Exercise goal:
Take every line from the entries below that includes the word "give" and copy it.
[[ Source material, beginning ]]
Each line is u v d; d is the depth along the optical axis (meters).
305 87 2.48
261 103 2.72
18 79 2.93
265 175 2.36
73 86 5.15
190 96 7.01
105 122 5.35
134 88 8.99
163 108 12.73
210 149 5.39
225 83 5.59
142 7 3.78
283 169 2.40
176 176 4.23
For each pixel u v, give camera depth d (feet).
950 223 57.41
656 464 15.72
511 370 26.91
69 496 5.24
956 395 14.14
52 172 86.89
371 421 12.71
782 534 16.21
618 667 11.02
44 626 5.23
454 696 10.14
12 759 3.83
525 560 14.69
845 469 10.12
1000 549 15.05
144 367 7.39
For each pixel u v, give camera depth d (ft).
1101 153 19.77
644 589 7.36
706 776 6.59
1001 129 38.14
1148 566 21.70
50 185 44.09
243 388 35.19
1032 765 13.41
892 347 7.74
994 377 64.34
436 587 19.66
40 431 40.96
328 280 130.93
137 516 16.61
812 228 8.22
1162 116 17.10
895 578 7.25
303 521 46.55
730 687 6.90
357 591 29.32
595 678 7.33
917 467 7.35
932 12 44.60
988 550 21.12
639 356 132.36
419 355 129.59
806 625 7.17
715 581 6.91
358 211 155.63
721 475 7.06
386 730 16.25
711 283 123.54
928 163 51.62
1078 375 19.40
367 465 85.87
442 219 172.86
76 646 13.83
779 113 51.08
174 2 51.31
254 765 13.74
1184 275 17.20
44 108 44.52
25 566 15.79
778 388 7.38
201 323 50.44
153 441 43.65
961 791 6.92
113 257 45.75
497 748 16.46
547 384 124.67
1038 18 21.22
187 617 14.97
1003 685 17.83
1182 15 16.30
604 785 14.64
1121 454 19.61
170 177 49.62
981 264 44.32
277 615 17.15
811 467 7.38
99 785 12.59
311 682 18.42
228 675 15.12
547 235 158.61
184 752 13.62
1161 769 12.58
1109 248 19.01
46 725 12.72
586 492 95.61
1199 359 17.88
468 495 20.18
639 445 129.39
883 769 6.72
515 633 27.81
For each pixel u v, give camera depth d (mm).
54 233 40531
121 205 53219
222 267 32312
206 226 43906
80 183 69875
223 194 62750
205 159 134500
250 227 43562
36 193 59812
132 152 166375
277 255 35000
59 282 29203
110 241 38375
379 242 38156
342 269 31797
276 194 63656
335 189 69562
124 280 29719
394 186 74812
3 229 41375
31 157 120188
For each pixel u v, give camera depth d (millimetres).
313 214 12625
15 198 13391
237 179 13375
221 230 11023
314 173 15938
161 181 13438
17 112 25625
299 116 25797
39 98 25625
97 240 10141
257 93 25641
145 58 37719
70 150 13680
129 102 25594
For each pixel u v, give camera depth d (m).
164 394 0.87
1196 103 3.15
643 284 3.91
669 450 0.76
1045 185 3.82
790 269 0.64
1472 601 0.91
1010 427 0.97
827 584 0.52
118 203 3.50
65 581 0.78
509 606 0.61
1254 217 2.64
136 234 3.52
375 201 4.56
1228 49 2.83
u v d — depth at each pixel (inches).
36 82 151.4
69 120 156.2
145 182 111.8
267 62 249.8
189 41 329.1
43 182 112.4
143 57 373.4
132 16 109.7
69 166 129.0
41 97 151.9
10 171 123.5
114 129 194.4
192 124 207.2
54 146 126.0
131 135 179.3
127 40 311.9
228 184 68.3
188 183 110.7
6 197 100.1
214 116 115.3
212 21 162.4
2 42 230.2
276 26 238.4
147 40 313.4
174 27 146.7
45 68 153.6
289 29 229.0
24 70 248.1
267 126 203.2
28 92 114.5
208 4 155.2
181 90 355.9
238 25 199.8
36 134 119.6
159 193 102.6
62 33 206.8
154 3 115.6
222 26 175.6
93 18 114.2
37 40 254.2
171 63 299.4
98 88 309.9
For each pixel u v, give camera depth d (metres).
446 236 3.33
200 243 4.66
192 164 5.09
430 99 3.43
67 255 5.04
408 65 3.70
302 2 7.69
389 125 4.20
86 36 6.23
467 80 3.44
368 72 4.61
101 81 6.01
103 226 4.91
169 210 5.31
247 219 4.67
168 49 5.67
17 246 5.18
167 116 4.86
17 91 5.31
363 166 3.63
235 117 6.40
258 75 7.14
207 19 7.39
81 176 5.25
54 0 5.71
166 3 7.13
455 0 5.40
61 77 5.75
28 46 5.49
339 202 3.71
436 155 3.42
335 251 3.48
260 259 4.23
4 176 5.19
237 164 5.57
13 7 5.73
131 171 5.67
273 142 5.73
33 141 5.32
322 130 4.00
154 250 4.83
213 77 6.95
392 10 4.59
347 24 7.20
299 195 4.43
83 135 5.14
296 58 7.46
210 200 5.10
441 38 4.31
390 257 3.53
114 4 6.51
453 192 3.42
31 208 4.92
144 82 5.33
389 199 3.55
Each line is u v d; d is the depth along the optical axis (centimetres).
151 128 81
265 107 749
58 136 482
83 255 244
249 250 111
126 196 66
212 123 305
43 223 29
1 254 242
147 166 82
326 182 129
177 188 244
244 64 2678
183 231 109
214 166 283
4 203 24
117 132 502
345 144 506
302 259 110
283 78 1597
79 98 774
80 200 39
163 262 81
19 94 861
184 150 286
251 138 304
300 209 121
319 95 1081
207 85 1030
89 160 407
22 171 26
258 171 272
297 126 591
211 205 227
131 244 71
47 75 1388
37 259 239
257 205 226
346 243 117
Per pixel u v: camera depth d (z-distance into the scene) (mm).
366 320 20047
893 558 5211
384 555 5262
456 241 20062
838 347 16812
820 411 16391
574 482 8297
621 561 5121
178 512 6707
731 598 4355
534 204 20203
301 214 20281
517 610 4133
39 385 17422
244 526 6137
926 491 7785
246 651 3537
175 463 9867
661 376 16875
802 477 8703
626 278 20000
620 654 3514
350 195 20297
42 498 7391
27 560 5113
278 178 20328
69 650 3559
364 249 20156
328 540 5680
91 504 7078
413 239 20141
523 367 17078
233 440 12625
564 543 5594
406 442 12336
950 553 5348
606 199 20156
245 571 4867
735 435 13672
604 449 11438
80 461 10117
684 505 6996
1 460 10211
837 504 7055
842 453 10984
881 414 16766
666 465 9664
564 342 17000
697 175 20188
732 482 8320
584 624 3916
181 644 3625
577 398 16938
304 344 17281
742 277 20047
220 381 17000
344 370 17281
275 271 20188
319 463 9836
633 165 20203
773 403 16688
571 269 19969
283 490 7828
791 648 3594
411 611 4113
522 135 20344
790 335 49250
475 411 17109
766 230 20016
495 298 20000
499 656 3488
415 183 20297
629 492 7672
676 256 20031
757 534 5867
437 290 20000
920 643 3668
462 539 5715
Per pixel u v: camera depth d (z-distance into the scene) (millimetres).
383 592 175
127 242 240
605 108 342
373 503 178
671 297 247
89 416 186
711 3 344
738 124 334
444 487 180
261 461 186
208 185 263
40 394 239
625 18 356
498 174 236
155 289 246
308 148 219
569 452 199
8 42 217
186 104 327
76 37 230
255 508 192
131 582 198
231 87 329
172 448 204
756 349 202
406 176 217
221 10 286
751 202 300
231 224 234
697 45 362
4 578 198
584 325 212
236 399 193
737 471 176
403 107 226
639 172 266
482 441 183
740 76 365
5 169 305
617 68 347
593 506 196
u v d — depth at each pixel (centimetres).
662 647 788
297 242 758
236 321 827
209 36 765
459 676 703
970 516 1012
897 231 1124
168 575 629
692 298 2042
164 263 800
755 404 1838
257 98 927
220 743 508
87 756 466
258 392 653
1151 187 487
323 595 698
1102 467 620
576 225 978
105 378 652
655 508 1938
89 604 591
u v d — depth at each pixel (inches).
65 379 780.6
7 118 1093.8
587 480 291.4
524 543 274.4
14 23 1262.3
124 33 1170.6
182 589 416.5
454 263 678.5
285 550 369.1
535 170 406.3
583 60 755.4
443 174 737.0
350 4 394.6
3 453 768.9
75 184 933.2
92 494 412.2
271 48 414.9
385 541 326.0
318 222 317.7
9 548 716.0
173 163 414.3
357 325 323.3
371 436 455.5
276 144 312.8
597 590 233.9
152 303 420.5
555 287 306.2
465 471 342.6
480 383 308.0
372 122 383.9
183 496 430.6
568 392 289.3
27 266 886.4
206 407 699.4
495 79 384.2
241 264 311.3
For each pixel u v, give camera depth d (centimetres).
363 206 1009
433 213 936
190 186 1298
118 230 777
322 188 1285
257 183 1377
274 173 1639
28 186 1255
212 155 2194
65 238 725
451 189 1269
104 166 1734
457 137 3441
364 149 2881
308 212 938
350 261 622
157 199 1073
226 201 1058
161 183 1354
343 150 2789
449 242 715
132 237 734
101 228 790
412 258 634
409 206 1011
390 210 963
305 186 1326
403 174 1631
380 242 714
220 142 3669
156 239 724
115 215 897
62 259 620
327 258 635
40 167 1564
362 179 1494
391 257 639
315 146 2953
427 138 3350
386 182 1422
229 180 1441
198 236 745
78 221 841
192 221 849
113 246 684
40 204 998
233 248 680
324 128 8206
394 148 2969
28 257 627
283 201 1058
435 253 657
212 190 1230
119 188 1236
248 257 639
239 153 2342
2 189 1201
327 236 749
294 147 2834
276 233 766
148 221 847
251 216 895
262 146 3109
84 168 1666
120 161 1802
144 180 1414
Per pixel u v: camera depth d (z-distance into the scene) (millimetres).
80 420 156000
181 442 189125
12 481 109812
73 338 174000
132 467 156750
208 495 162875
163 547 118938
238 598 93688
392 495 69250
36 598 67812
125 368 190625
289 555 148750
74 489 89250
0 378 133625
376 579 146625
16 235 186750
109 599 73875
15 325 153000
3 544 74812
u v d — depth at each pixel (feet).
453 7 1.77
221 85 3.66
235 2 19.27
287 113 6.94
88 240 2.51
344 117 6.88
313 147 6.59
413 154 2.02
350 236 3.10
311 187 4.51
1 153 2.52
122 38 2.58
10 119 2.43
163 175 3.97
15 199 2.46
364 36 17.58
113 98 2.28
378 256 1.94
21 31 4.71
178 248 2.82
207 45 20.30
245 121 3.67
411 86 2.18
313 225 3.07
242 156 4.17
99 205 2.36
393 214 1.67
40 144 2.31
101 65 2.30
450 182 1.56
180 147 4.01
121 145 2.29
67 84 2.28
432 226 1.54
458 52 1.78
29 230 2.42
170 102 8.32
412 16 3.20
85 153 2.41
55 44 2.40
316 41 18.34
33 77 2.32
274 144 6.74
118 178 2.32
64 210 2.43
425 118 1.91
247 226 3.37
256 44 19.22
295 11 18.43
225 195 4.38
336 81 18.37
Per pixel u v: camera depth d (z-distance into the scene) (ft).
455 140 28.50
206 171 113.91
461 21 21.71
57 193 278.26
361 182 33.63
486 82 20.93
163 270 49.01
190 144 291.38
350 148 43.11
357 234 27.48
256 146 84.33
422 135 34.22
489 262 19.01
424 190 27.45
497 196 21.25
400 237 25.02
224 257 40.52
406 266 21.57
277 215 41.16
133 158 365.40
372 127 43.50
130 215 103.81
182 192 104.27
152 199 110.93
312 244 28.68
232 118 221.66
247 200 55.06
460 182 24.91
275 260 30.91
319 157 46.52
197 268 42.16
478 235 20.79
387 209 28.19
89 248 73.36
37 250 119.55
[[ Source material, end ]]
Expected answer:
For each pixel u v, give camera depth d (feet).
For each pixel u v, give camera depth d (ft).
For each pixel u v, give camera depth d (mm).
For each pixel u v, give camera depth d (millimetres).
For each pixel u v, give camera depth d (m).
For each pixel u v, give camera depth d (metres).
For each pixel u v, give camera depth d (centimetres).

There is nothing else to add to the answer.